Kembali Ke Blog
Tentang Jepang Jul 20, 2026 89 Views

Kenapa Angka Obesitas di Jepang Rendah? Ternyata Bukan Cuma Karena Sering Jalan Kaki!

A
Ayaka Author
Penulis Resmi AJC
Kenapa Angka Obesitas di Jepang Rendah? Ternyata Bukan Cuma Karena Sering Jalan Kaki!

Kalau kamu pernah melihat suasana stasiun atau jalanan di Jepang, mungkin ada satu hal yang langsung terasa. Tidak banyak orang yang mengalami kelebihan berat badan. Kondisi inilah yang membuat banyak orang penasaran, kenapa obesitas di Jepang rendah?

Banyak yang langsung menjawab karena masyarakatnya sering berjalan kaki. Jawaban itu memang benar, tetapi hanya sebagian kecil dari alasannya. Ada kebiasaan hidup yang sudah dilakukan bertahun-tahun dan tanpa disadari ikut menjaga kesehatan mereka.

Pola Makan Sehari-hari Cenderung Lebih Seimbang

Saat makan di rumah atau restoran Jepang, kamu akan sering melihat satu nampan berisi beberapa lauk dalam porsi kecil.

Ada nasi, ikan, sup miso, sayuran, tahu, hingga makanan fermentasi. Menu seperti ini membuat asupan gizi lebih seimbang tanpa harus makan dalam jumlah berlebihan. Inilah salah satu kebiasaan hidup sehat Jepang yang masih dipertahankan sampai sekarang.

Jalan Kaki Menjadi Bagian dari Aktivitas Harian

Kalau tinggal di Jepang, berjalan kaki hampir menjadi aktivitas yang dilakukan setiap hari. Mulai dari rumah ke stasiun, berpindah jalur kereta, hingga berjalan menuju kantor atau supermarket. Aktivitas jalan kaki di Jepang dilakukan tanpa terasa karena sudah menjadi bagian dari rutinitas, bukan olahraga yang dipaksakan.

Budaya Makan Secukupnya Masih Dijaga

Di Jepang ada konsep yang cukup terkenal, yaitu hara hachi bu, atau berhenti makan sebelum benar-benar kenyang.

Tujuannya bukan untuk diet, melainkan agar tubuh tidak menerima makanan secara berlebihan. Kebiasaan sederhana ini membantu banyak orang menjaga pola makan tetap terkontrol.

Ukuran Porsi Makanan Relatif Lebih Kecil

Selain cara makan, ukuran porsinya juga berbeda. Banyak restoran di Jepang menyajikan makanan dalam porsi yang pas. Hasilnya, tubuh mendapatkan energi yang cukup tanpa mengonsumsi kalori berlebihan. Kebiasaan kecil seperti ini ikut berkontribusi mengapa obesitas di Jepang rendah.

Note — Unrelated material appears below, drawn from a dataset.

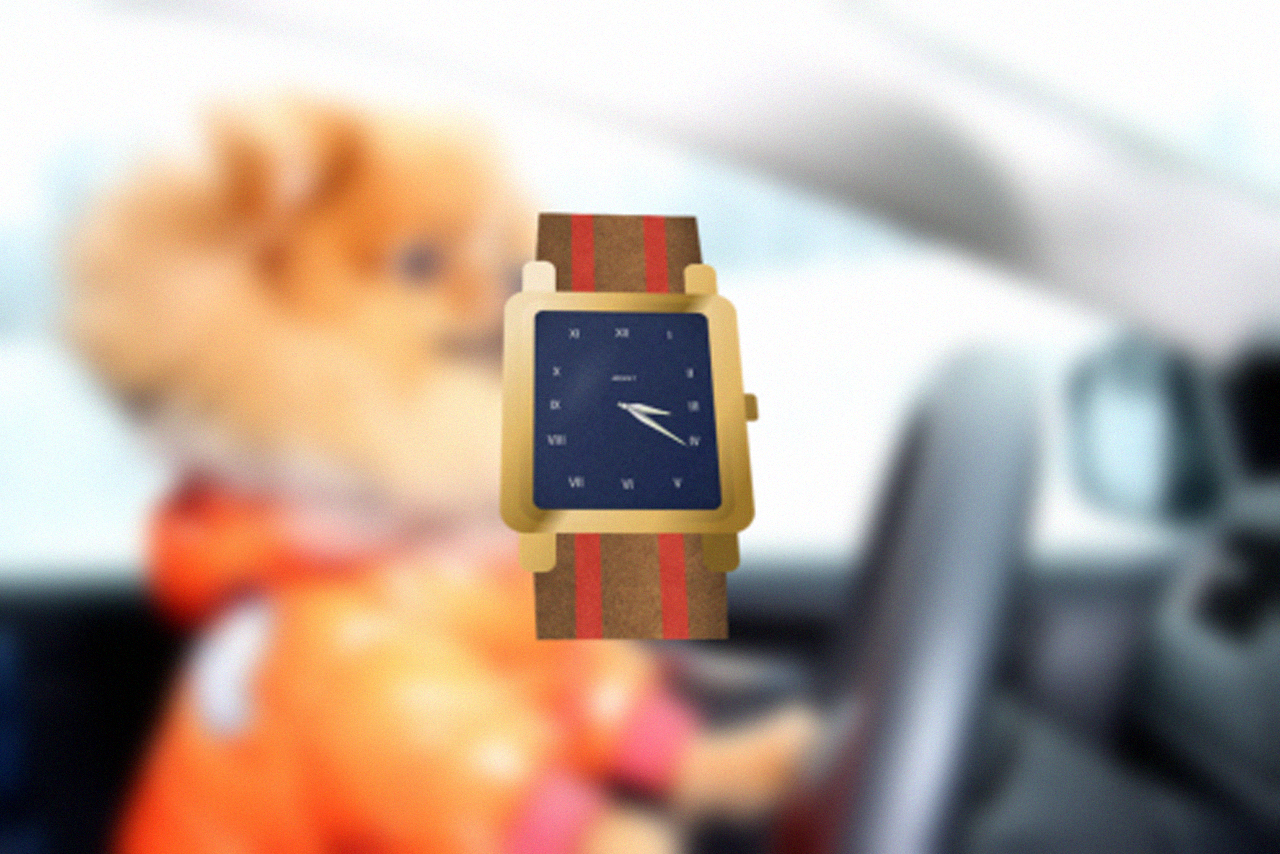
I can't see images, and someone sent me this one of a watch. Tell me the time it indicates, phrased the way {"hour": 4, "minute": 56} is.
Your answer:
{"hour": 3, "minute": 21}
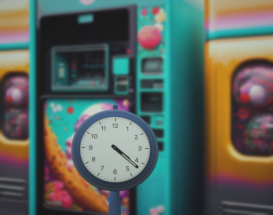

Pemeriksaan Kesehatan Dilakukan Secara Rutin

Perusahaan di Jepang umumnya mewajibkan karyawan menjalani pemeriksaan kesehatan setiap tahun. Pemerintah juga aktif memberikan edukasi agar masyarakat menjaga berat badan dan mendeteksi risiko penyakit sejak dini. Dengan begitu, masalah kesehatan bisa ditangani sebelum berkembang menjadi lebih serius.

Budaya Sosial Mendorong Gaya Hidup Sehat

Lingkungan sekitar juga ikut berpengaruh. Masyarakat Jepang terbiasa hidup teratur, menjaga pola makan, dan tetap aktif bergerak. Kebiasaan tersebut akhirnya menjadi bagian dari budaya sehari-hari yang terus diwariskan dari satu generasi ke generasi berikutnya.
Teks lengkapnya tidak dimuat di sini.